Wodurch wird ein Mensch zum Amokläufer ...

Zum Einstieg möchte ich zunächst darlegen, welche biographischen Merkmale Amokläufer aufweisen. Im Vergleich zu ‹normalen Gewalttätern› verfügen sie erheblich häufiger über eine gehobene Ausbildung. Zur Zeit der Tat war allerdings fast jeder zweite arbeitslos. Meist sind sie isolierte Einzelgänger, vertrauen sich kaum anderen Menschen an, sind im Kern Ich-schwach und unsicher. Niederlagen und Kränkungen können sie deshalb nur schwer verkraften. Im Alltag erleben sie sich als ohnmächtig, die Tat dagegen vermittelt ihnen für Augenblicke den Triumph höchster Macht – die Herrschaft über Leben und Tod. Im Hinblick auf die familiäre Sozialisation der Amokläufer sind die zur Verfügung stehenden Angaben oft lückenhaft. Angesichts ihres mit der Tat meist verbundenen eigenen Todes sieht die Justiz keinen Anlass mehr, Ermittlungen zur Persönlichkeit des Täters anzustellen. Eines wird aber doch deutlich: Auch im Hinblick auf die Amokläufer bestätigt sich, was in Studien zur Jugendgewalt generell nachgewiesen werden konnte: Je stärker die Sozialisation junger Menschen von einem Mangel an Liebe und konstanter Zuwendung sowie von innerfamiliärer Gewalt geprägt ist, um so höher ist die Wahrscheinlichkeit, dass die Betroffenen später selber Gewalt ausüben.
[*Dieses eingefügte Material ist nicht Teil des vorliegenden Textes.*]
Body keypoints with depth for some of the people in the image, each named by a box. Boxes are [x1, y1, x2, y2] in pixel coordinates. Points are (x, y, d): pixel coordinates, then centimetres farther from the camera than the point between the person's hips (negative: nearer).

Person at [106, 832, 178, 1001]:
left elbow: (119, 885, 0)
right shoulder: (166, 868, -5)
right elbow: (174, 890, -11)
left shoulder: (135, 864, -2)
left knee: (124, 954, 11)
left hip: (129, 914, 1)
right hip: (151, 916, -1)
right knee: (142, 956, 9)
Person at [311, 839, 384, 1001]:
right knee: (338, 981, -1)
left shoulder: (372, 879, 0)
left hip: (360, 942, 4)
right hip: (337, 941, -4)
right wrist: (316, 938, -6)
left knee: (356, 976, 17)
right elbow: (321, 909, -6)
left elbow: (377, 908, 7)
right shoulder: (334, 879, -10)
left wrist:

Die eigene Schwäche kompensieren die Amokläufer sehr oft dadurch, dass sie sich Schusswaffen zulegen, die ihnen das Gefühl von Macht geben und zu denen sie eine geradezu erotische Beziehung entwickeln. ‹Das Gewehr ist die Braut des Amokläufers›, kann man in Abwandlung eines veralteten Militärspruches formulieren. Auf eine Besonderheit der Amokläufer hat ferner Hans-Joachim Neubauer aufmerksam gemacht. Sie inszenieren die Tat wie ein Schauspiel, in dem sie gleichzeitig der Regisseur und der grosse Held sind. Bewusst wird als Tatort der öffentliche Raum gewählt. Man braucht Publikum. Der Akteur selber kostümiert sich. Oft wählt er das kriegerische Outfit des Rambo-Kämpfers oder das Image des schwarz gekleideten, maskierten Rächers. Anscheinend legen sie es darauf an, mit ihrer Tat berühmt zu werden – einmal im Mittelpunkt des Medieninteresses zu stehen. Die Vorstellung davon entschädigt sie offenbar für das Loser-Image, unter dem sie im Alltag leiden.